Even so, Els is not qualified for this year's Open at the Olympic Club. Past champions are exempt for 10 years, so his time has run out on that front. He doesn't qualify in any of the other various categories, either. His best chance is climbing into the top 60 in the world ranking as of May 21 or June 11.
He's ranked No. 62 this week.
There's still time, in other words. And Els always could take his chances in sectional qualifying, joining Joe Public Golfer in an oh-so-democratic quest to earn a spot in the 156-man field.
That's not right, to force a two-time winner to tromp through sectionals. So consider this a pre-emptive strike: Els deserves a tee time at Olympic, no matter what. If the USGA can award a special exemption to Vijay Singh, as it did two years ago at Pebble Beach -- Singh has won zero Opens in his career -- then surely it can save a spot for Els.
(Fair point: This creates a dilemma for USGA officials, because another two-time Open winner, Lee Janzen, also is not exempt.
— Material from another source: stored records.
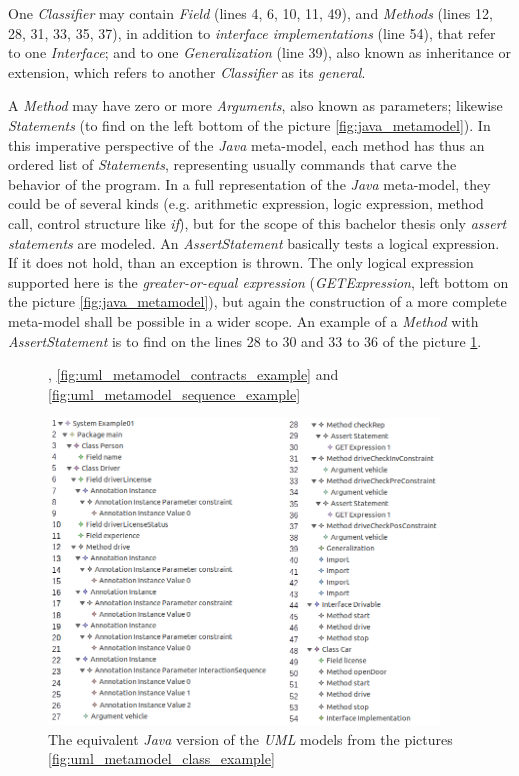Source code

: \documentclass[tuberlin,cic,tc,english,noabntcite]{iiufrgs}
\begin{document}
One \emph{Classifier} may contain \emph{Field} (lines 4, 6, 10, 11, 49), and \emph{Methods} (lines 12, 28, 31, 33, 35, 37), in addition to \emph{interface implementations} (line 54), that refer to one \emph{Interface}; and to one \emph{Generalization} (line 39), also known as inheritance or extension, which refers to another \emph{Classifier} as its \emph{general}.

A \emph{Method} may have zero or more \emph{Arguments}, also known as parameters; likewise \emph{Statements} (to find on the left bottom of the picture \ref{fig:java_metamodel}). In this imperative perspective of the \emph{Java} meta-model, each method has thus an ordered list of \emph{Statements}, representing usually commands that carve the behavior of the program. In a full representation of the \emph{Java} meta-model, they could be of several kinds (e.g. arithmetic expression, logic expression, method call, control structure like \emph{if}), but for the scope of this bachelor thesis only \emph{assert statements} are modeled. An \emph{AssertStatement} basically tests a logical expression. If it does not hold, than an exception is thrown. The only logical expression supported here is the \emph{greater-or-equal expression} (\emph{GETExpression}, left bottom on the picture \ref{fig:java_metamodel}), but again the construction of a more complete meta-model shall be possible in a wider scope. An example of a \emph{Method} with \emph{AssertStatement} is to find on the lines 28 to 30 and 33 to 36 of the picture \ref{fig:java_metamodel_example}.

\begin{figure}[h]
    \caption{The equivalent \emph{Java} version of the \emph{UML} models from the pictures \ref{fig:uml_metamodel_class_example}},  \ref{fig:uml_metamodel_contracts_example} and  \ref{fig:uml_metamodel_sequence_example}
    \begin{center}
        \includegraphics[width=28em]{javaMetamodelExample01}
    \end{center}
    \label{fig:java_metamodel_example}
\end{figure}
\end{document}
Janzen lacks the stature and track record of Els, but he won the last Open held at the Olympic Club in 1998. No wonder USGA officials want Els to qualify on his own.)
As for the Masters, Els could play his way into the field by winning this week's Arnold Palmer Invitational or next week's Houston Open. He also could benefit from a groundswell of support -- empathy? -- in the wake of Sunday's bogey-bogey finish, when he nervously missed a 4-foot par putt on the 72nd hole.
Augusta National officials no doubt understand Els' lofty place in the game. He owns 64 worldwide wins, including 18 on the PGA Tour. He was inducted into the World Golf Hall of Fame last year. He's a terrific ambassador, no question.
Els also has not won the Masters, despite many chances. He twice has won the U.S. Open. Big difference.